Saved data entries:
· · · · · · ·
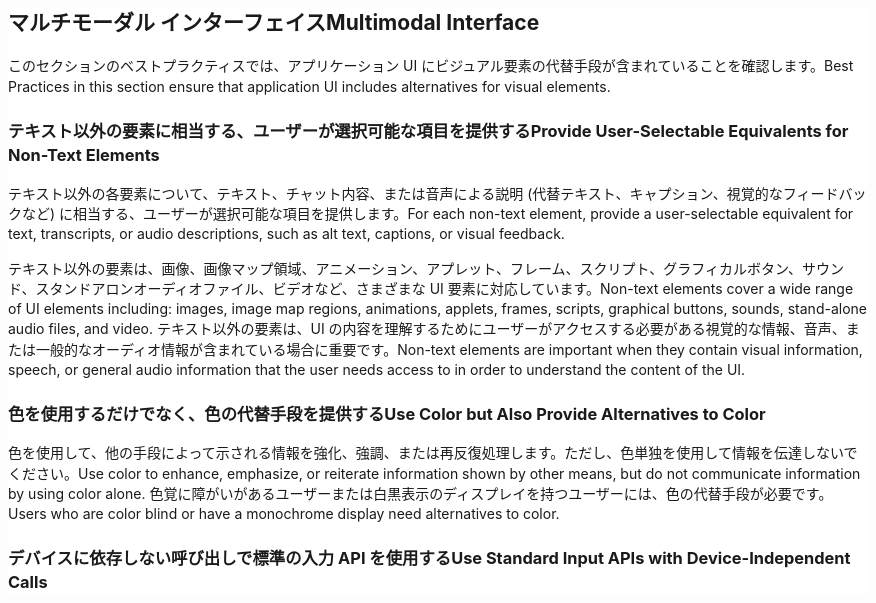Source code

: <a name="Multimodal_Interface"></a>

## <a name="multimodal-interface"></a><span data-ttu-id="2ca6f-176">マルチモーダル インターフェイス</span><span class="sxs-lookup"><span data-stu-id="2ca6f-176">Multimodal Interface</span></span>

<span data-ttu-id="2ca6f-177">このセクションのベストプラクティスでは、アプリケーション UI にビジュアル要素の代替手段が含まれていることを確認します。</span><span class="sxs-lookup"><span data-stu-id="2ca6f-177">Best Practices in this section ensure that application UI includes alternatives for visual elements.</span></span>

<a name="Provide_User_Selectable_Equivalents_for_Non_Text"></a>

### <a name="provide-user-selectable-equivalents-for-non-text-elements"></a><span data-ttu-id="2ca6f-178">テキスト以外の要素に相当する、ユーザーが選択可能な項目を提供する</span><span class="sxs-lookup"><span data-stu-id="2ca6f-178">Provide User-Selectable Equivalents for Non-Text Elements</span></span>

<span data-ttu-id="2ca6f-179">テキスト以外の各要素について、テキスト、チャット内容、または音声による説明 (代替テキスト、キャプション、視覚的なフィードバックなど) に相当する、ユーザーが選択可能な項目を提供します。</span><span class="sxs-lookup"><span data-stu-id="2ca6f-179">For each non-text element, provide a user-selectable equivalent for text, transcripts, or audio descriptions, such as alt text, captions, or visual feedback.</span></span>


<span data-ttu-id="2ca6f-180">テキスト以外の要素は、画像、画像マップ領域、アニメーション、アプレット、フレーム、スクリプト、グラフィカルボタン、サウンド、スタンドアロンオーディオファイル、ビデオなど、さまざまな UI 要素に対応しています。</span><span class="sxs-lookup"><span data-stu-id="2ca6f-180">Non-text elements cover a wide range of UI elements including: images, image map regions, animations, applets, frames, scripts, graphical buttons, sounds, stand-alone audio files, and video.</span></span> <span data-ttu-id="2ca6f-181">テキスト以外の要素は、UI の内容を理解するためにユーザーがアクセスする必要がある視覚的な情報、音声、または一般的なオーディオ情報が含まれている場合に重要です。</span><span class="sxs-lookup"><span data-stu-id="2ca6f-181">Non-text elements are important when they contain visual information, speech, or general audio information that the user needs access to in order to understand the content of the UI.</span></span>

<a name="Use_Color_but_also_Provide_Alternatives_to_Color"></a>

### <a name="use-color-but-also-provide-alternatives-to-color"></a><span data-ttu-id="2ca6f-182">色を使用するだけでなく、色の代替手段を提供する</span><span class="sxs-lookup"><span data-stu-id="2ca6f-182">Use Color but Also Provide Alternatives to Color</span></span>

<span data-ttu-id="2ca6f-183">色を使用して、他の手段によって示される情報を強化、強調、または再反復処理します。ただし、色単独を使用して情報を伝達しないでください。</span><span class="sxs-lookup"><span data-stu-id="2ca6f-183">Use color to enhance, emphasize, or reiterate information shown by other means, but do not communicate information by using color alone.</span></span> <span data-ttu-id="2ca6f-184">色覚に障がいがあるユーザーまたは白黒表示のディスプレイを持つユーザーには、色の代替手段が必要です。</span><span class="sxs-lookup"><span data-stu-id="2ca6f-184">Users who are color blind or have a monochrome display need alternatives to color.</span></span>

<a name="Use_Standard_Input_APIs_with_Devices_Independent"></a>

### <a name="use-standard-input-apis-with-device-independent-calls"></a><span data-ttu-id="2ca6f-185">デバイスに依存しない呼び出しで標準の入力 API を使用する</span><span class="sxs-lookup"><span data-stu-id="2ca6f-185">Use Standard Input APIs with Device-Independent Calls</span></span>
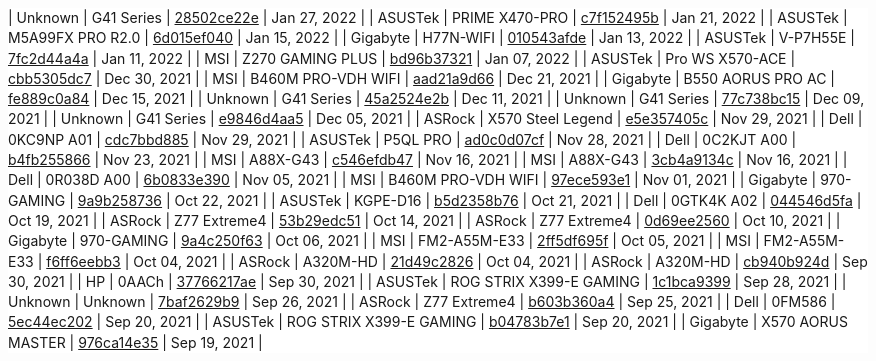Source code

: | Unknown       | G41 Series                  | [28502ce22e](https://linux-hardware.org/?probe=28502ce22e) | Jan 27, 2022 |
| ASUSTek       | PRIME X470-PRO              | [c7f152495b](https://linux-hardware.org/?probe=c7f152495b) | Jan 21, 2022 |
| ASUSTek       | M5A99FX PRO R2.0            | [6d015ef040](https://linux-hardware.org/?probe=6d015ef040) | Jan 15, 2022 |
| Gigabyte      | H77N-WIFI                   | [010543afde](https://linux-hardware.org/?probe=010543afde) | Jan 13, 2022 |
| ASUSTek       | V-P7H55E                    | [7fc2d44a4a](https://linux-hardware.org/?probe=7fc2d44a4a) | Jan 11, 2022 |
| MSI           | Z270 GAMING PLUS            | [bd96b37321](https://linux-hardware.org/?probe=bd96b37321) | Jan 07, 2022 |
| ASUSTek       | Pro WS X570-ACE             | [cbb5305dc7](https://linux-hardware.org/?probe=cbb5305dc7) | Dec 30, 2021 |
| MSI           | B460M PRO-VDH WIFI          | [aad21a9d66](https://linux-hardware.org/?probe=aad21a9d66) | Dec 21, 2021 |
| Gigabyte      | B550 AORUS PRO AC           | [fe889c0a84](https://linux-hardware.org/?probe=fe889c0a84) | Dec 15, 2021 |
| Unknown       | G41 Series                  | [45a2524e2b](https://linux-hardware.org/?probe=45a2524e2b) | Dec 11, 2021 |
| Unknown       | G41 Series                  | [77c738bc15](https://linux-hardware.org/?probe=77c738bc15) | Dec 09, 2021 |
| Unknown       | G41 Series                  | [e9846d4aa5](https://linux-hardware.org/?probe=e9846d4aa5) | Dec 05, 2021 |
| ASRock        | X570 Steel Legend           | [e5e357405c](https://linux-hardware.org/?probe=e5e357405c) | Nov 29, 2021 |
| Dell          | 0KC9NP A01                  | [cdc7bbd885](https://linux-hardware.org/?probe=cdc7bbd885) | Nov 29, 2021 |
| ASUSTek       | P5QL PRO                    | [ad0c0d07cf](https://linux-hardware.org/?probe=ad0c0d07cf) | Nov 28, 2021 |
| Dell          | 0C2KJT A00                  | [b4fb255866](https://linux-hardware.org/?probe=b4fb255866) | Nov 23, 2021 |
| MSI           | A88X-G43                    | [c546efdb47](https://linux-hardware.org/?probe=c546efdb47) | Nov 16, 2021 |
| MSI           | A88X-G43                    | [3cb4a9134c](https://linux-hardware.org/?probe=3cb4a9134c) | Nov 16, 2021 |
| Dell          | 0R038D A00                  | [6b0833e390](https://linux-hardware.org/?probe=6b0833e390) | Nov 05, 2021 |
| MSI           | B460M PRO-VDH WIFI          | [97ece593e1](https://linux-hardware.org/?probe=97ece593e1) | Nov 01, 2021 |
| Gigabyte      | 970-GAMING                  | [9a9b258736](https://linux-hardware.org/?probe=9a9b258736) | Oct 22, 2021 |
| ASUSTek       | KGPE-D16                    | [b5d2358b76](https://linux-hardware.org/?probe=b5d2358b76) | Oct 21, 2021 |
| Dell          | 0GTK4K A02                  | [044546d5fa](https://linux-hardware.org/?probe=044546d5fa) | Oct 19, 2021 |
| ASRock        | Z77 Extreme4                | [53b29edc51](https://linux-hardware.org/?probe=53b29edc51) | Oct 14, 2021 |
| ASRock        | Z77 Extreme4                | [0d69ee2560](https://linux-hardware.org/?probe=0d69ee2560) | Oct 10, 2021 |
| Gigabyte      | 970-GAMING                  | [9a4c250f63](https://linux-hardware.org/?probe=9a4c250f63) | Oct 06, 2021 |
| MSI           | FM2-A55M-E33                | [2ff5df695f](https://linux-hardware.org/?probe=2ff5df695f) | Oct 05, 2021 |
| MSI           | FM2-A55M-E33                | [f6ff6eebb3](https://linux-hardware.org/?probe=f6ff6eebb3) | Oct 04, 2021 |
| ASRock        | A320M-HD                    | [21d49c2826](https://linux-hardware.org/?probe=21d49c2826) | Oct 04, 2021 |
| ASRock        | A320M-HD                    | [cb940b924d](https://linux-hardware.org/?probe=cb940b924d) | Sep 30, 2021 |
| HP            | 0AACh                       | [37766217ae](https://linux-hardware.org/?probe=37766217ae) | Sep 30, 2021 |
| ASUSTek       | ROG STRIX X399-E GAMING     | [1c1bca9399](https://linux-hardware.org/?probe=1c1bca9399) | Sep 28, 2021 |
| Unknown       | Unknown                     | [7baf2629b9](https://linux-hardware.org/?probe=7baf2629b9) | Sep 26, 2021 |
| ASRock        | Z77 Extreme4                | [b603b360a4](https://linux-hardware.org/?probe=b603b360a4) | Sep 25, 2021 |
| Dell          | 0FM586                      | [5ec44ec202](https://linux-hardware.org/?probe=5ec44ec202) | Sep 20, 2021 |
| ASUSTek       | ROG STRIX X399-E GAMING     | [b04783b7e1](https://linux-hardware.org/?probe=b04783b7e1) | Sep 20, 2021 |
| Gigabyte      | X570 AORUS MASTER           | [976ca14e35](https://linux-hardware.org/?probe=976ca14e35) | Sep 19, 2021 |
· · · · · · ·
### [What you are asked to do]
The line containing "for Non-Text Elements</span></span>" marks where the copy ends; print every line before it from the start of the records, and that line too, but no pictures.

### [Response]
Source code

: <a name="Multimodal_Interface"></a>

## <a name="multimodal-interface"></a><span data-ttu-id="2ca6f-176">マルチモーダル インターフェイス</span><span class="sxs-lookup"><span data-stu-id="2ca6f-176">Multimodal Interface</span></span>

<span data-ttu-id="2ca6f-177">このセクションのベストプラクティスでは、アプリケーション UI にビジュアル要素の代替手段が含まれていることを確認します。</span><span class="sxs-lookup"><span data-stu-id="2ca6f-177">Best Practices in this section ensure that application UI includes alternatives for visual elements.</span></span>

<a name="Provide_User_Selectable_Equivalents_for_Non_Text"></a>

### <a name="provide-user-selectable-equivalents-for-non-text-elements"></a><span data-ttu-id="2ca6f-178">テキスト以外の要素に相当する、ユーザーが選択可能な項目を提供する</span><span class="sxs-lookup"><span data-stu-id="2ca6f-178">Provide User-Selectable Equivalents for Non-Text Elements</span></span>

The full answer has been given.